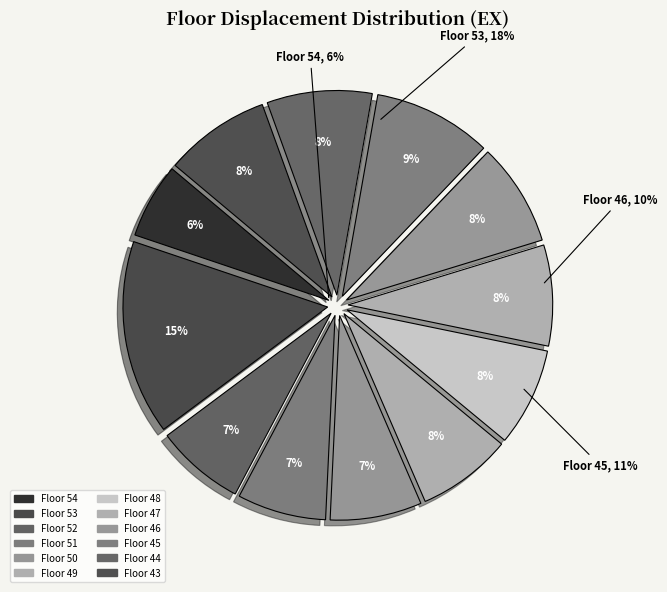

Which slice is the smallest?

54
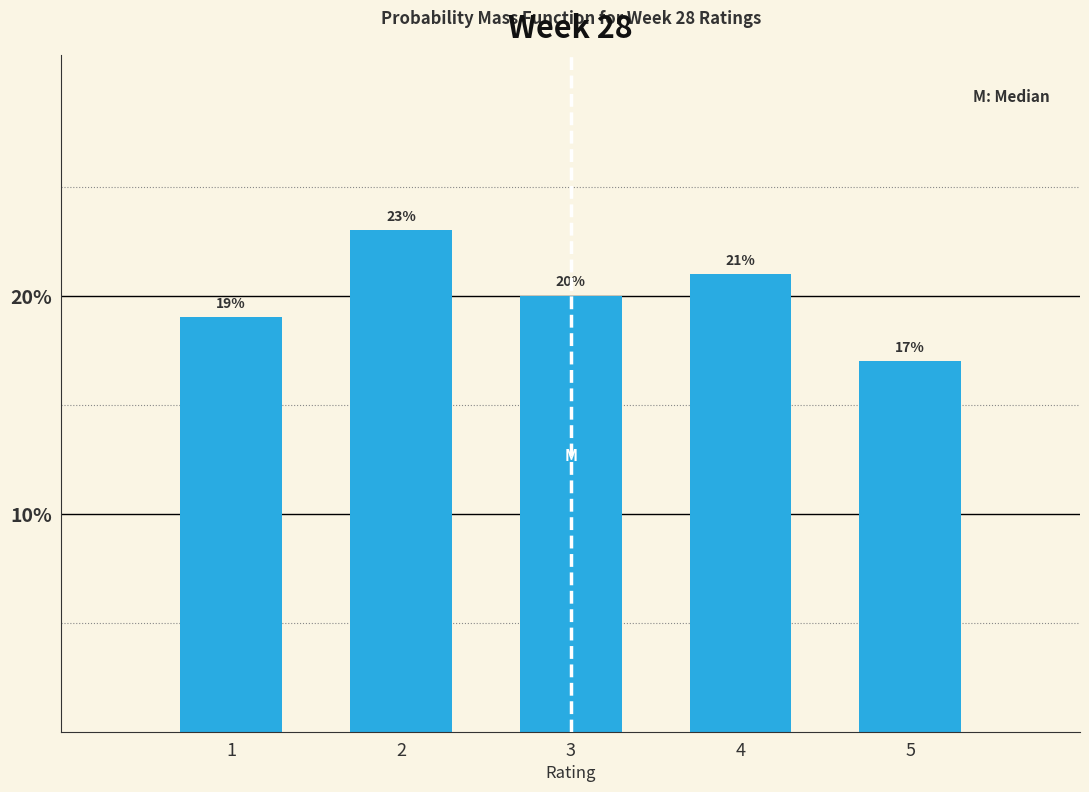

Reading left to right, list every bar in this chart as the range it spans on the x-axis followed by its height.

0.5 to 1.5: 19
1.5 to 2.5: 23
2.5 to 3.5: 20
3.5 to 4.5: 21
4.5 to 5.5: 17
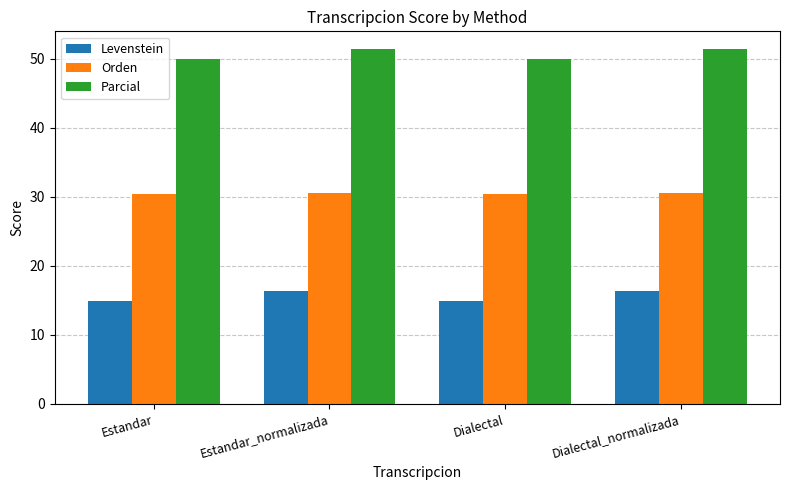

Is it true that Parcial equals 89.5 at Dialectal?

False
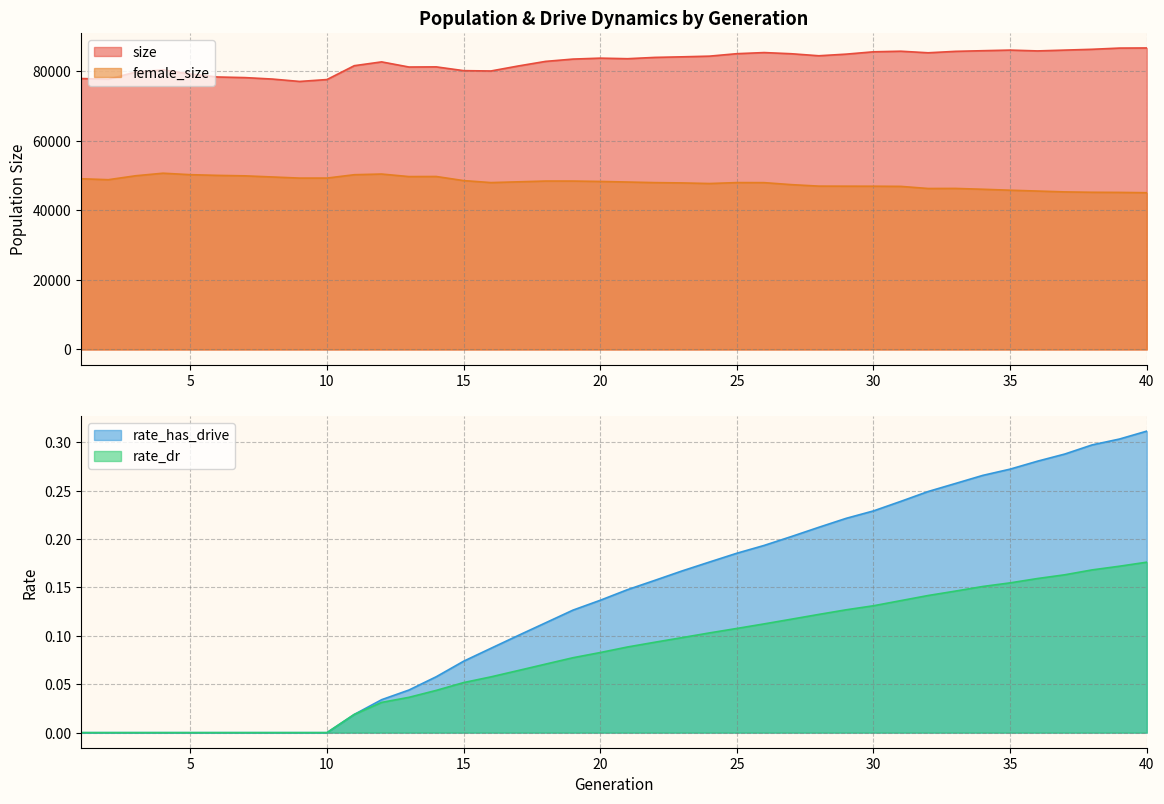

At how many categories does at least one series exceed 22188?

40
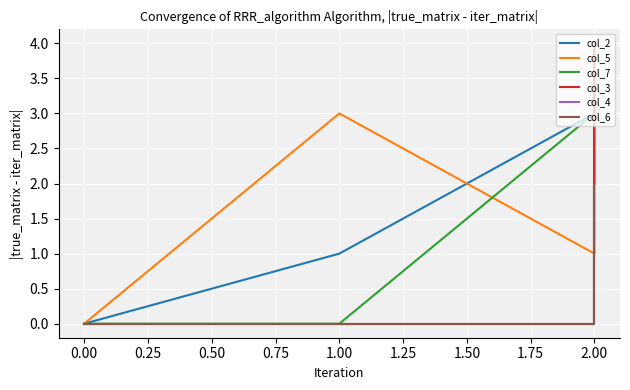

How many intersections are there between col_2 and col_3?

1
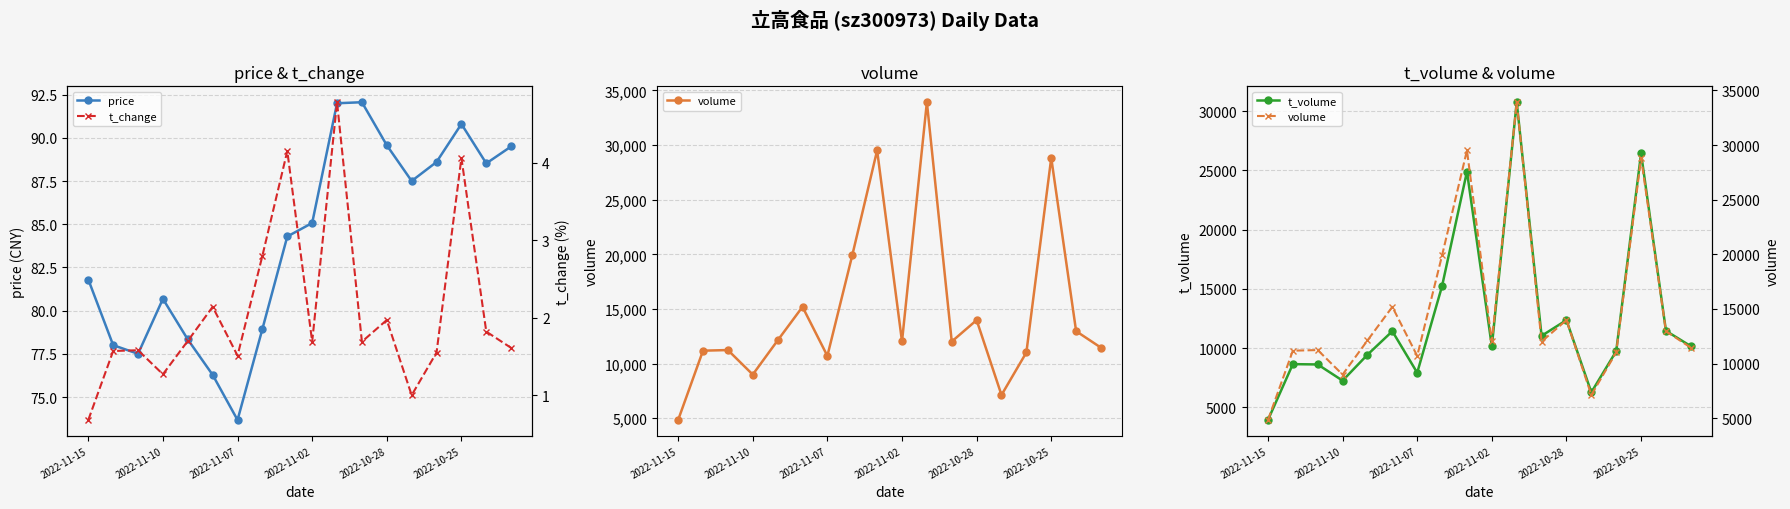

Reading right to left, what are all the values shown in this chart?

price: 89.5	88.5	90.8	88.6	87.5	89.6	92.1	92.0	85.1	84.3	78.9	73.7	76.3	78.3	80.7	77.5	78.0	81.8
volume: 11450.0	12962.0	28827.0	11013.0	7119.0	13976.0	12013.0	33926.0	12018.0	29514.0	19904.0	10699.0	15190.0	12113.0	8990.0	11234.0	11177.0	4831.0
t_volume: 10172.0	11465.0	26442.0	9750.0	6276.0	12371.0	11044.0	30758.0	10158.0	24901.0	15250.0	7931.0	11433.0	9450.0	7264.0	8629.0	8656.0	3943.0
t_change: 1.6	1.8	4.1	1.6	1.0	2.0	1.7	4.8	1.7	4.2	2.8	1.5	2.1	1.7	1.3	1.6	1.6	0.7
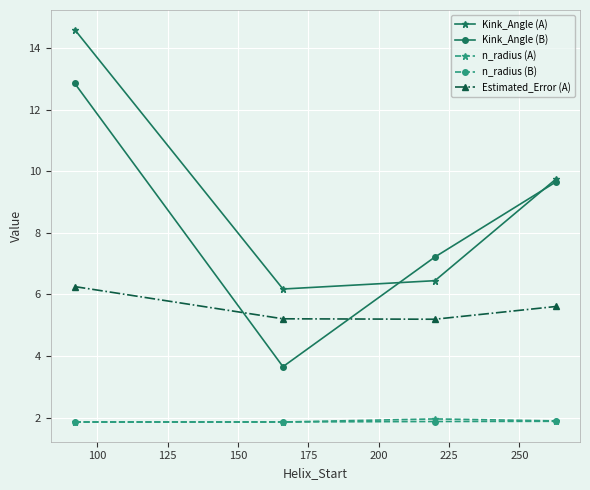

True or false: n_radius (B) and Kink_Angle (B) cross at least once.

False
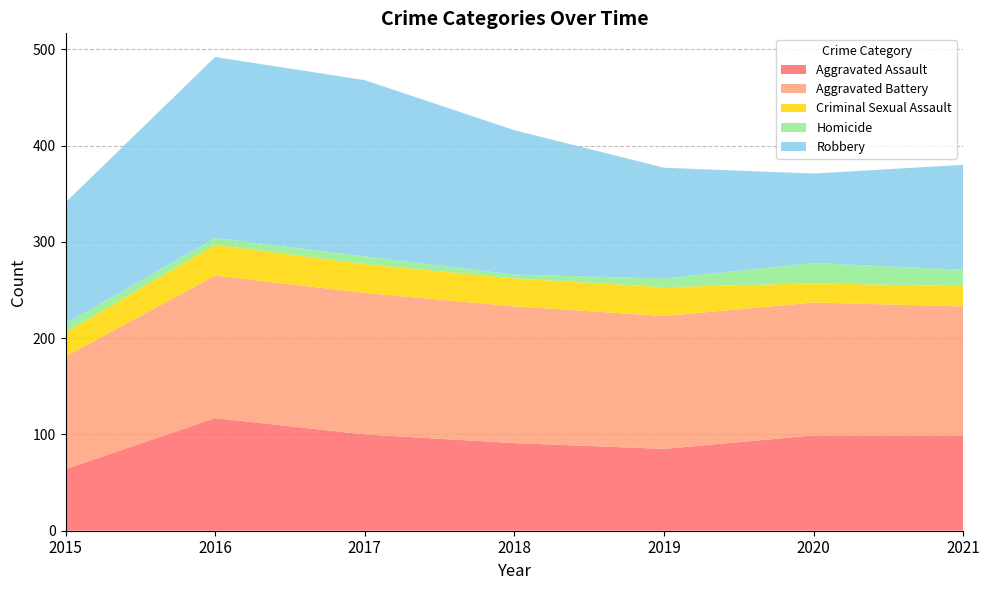

Reading right to left, list all the values displayed in this chart.

Aggravated Assault: 99	99	85	91	100	117	64
Aggravated Battery: 134	138	138	142	147	148	117
Criminal Sexual Assault: 21	20	30	29	30	32	25
Homicide: 17	21	9	4	8	7	9
Robbery: 109	93	115	150	183	188	126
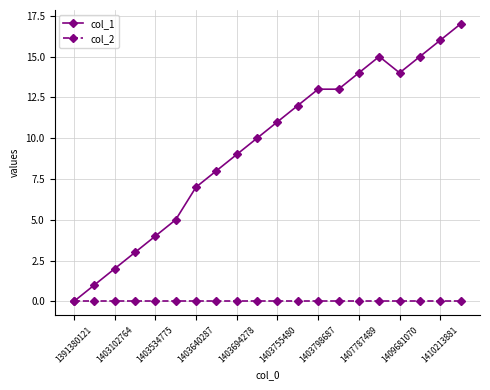

Which series has the widest spread of values?

col_1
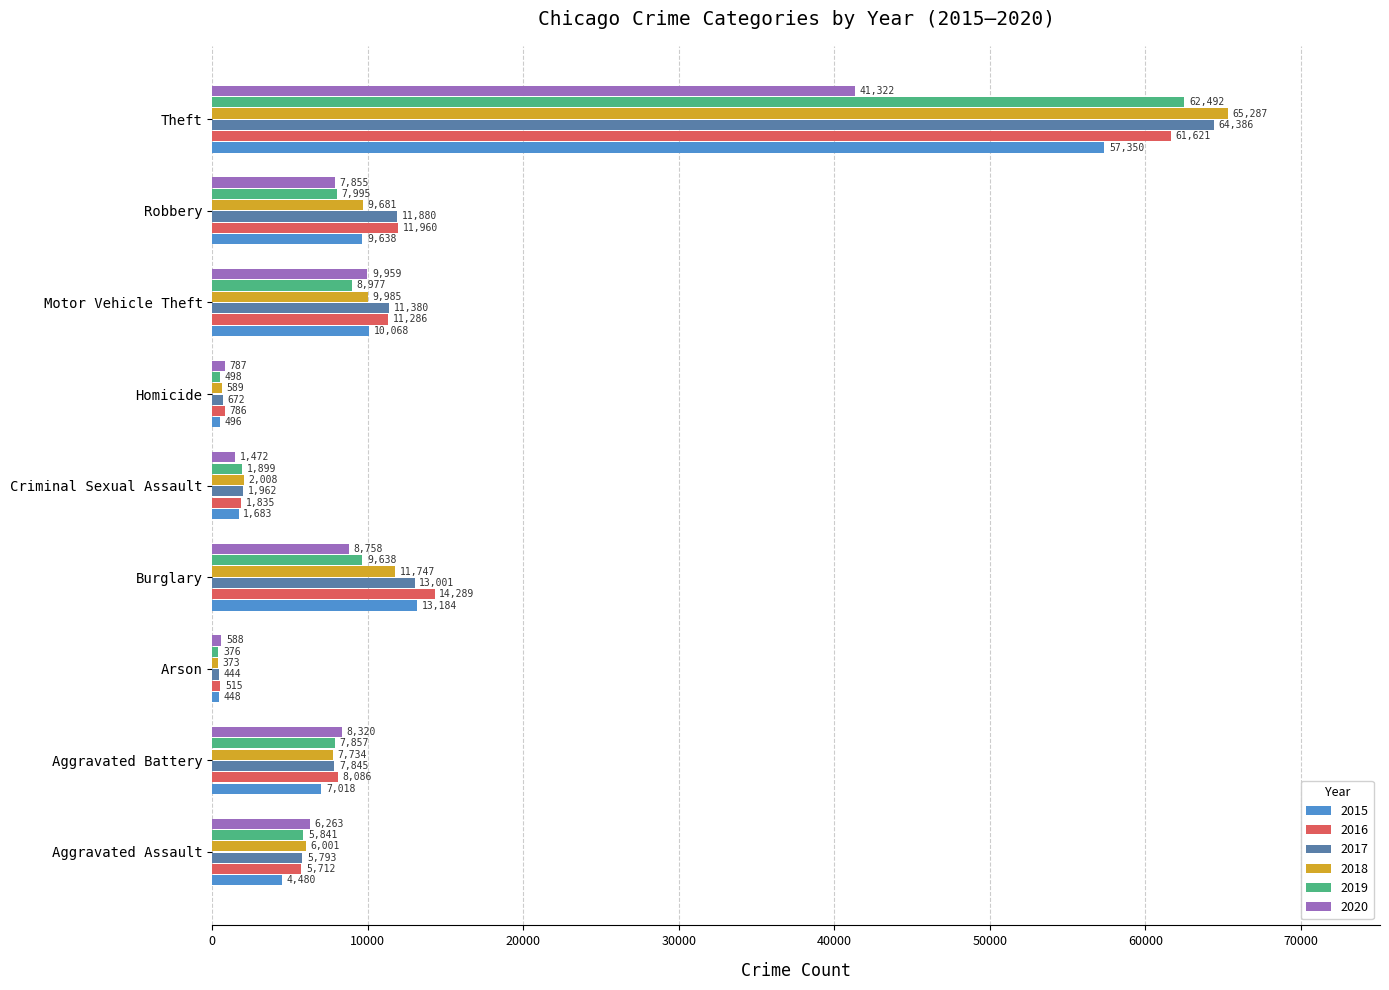

What is the difference between the second highest and second lowest values in the 2020 series?

9172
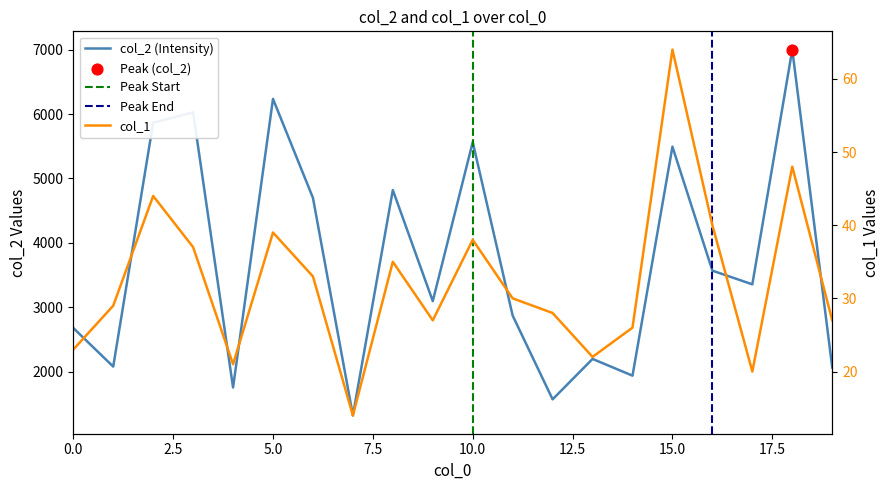

Which series has the largest total across all categories?

col_2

TASK INSTRUCTIONS
Count the lines in the records that contain the string "series", and reply with only the number.

WRITTEN RESPONSE
4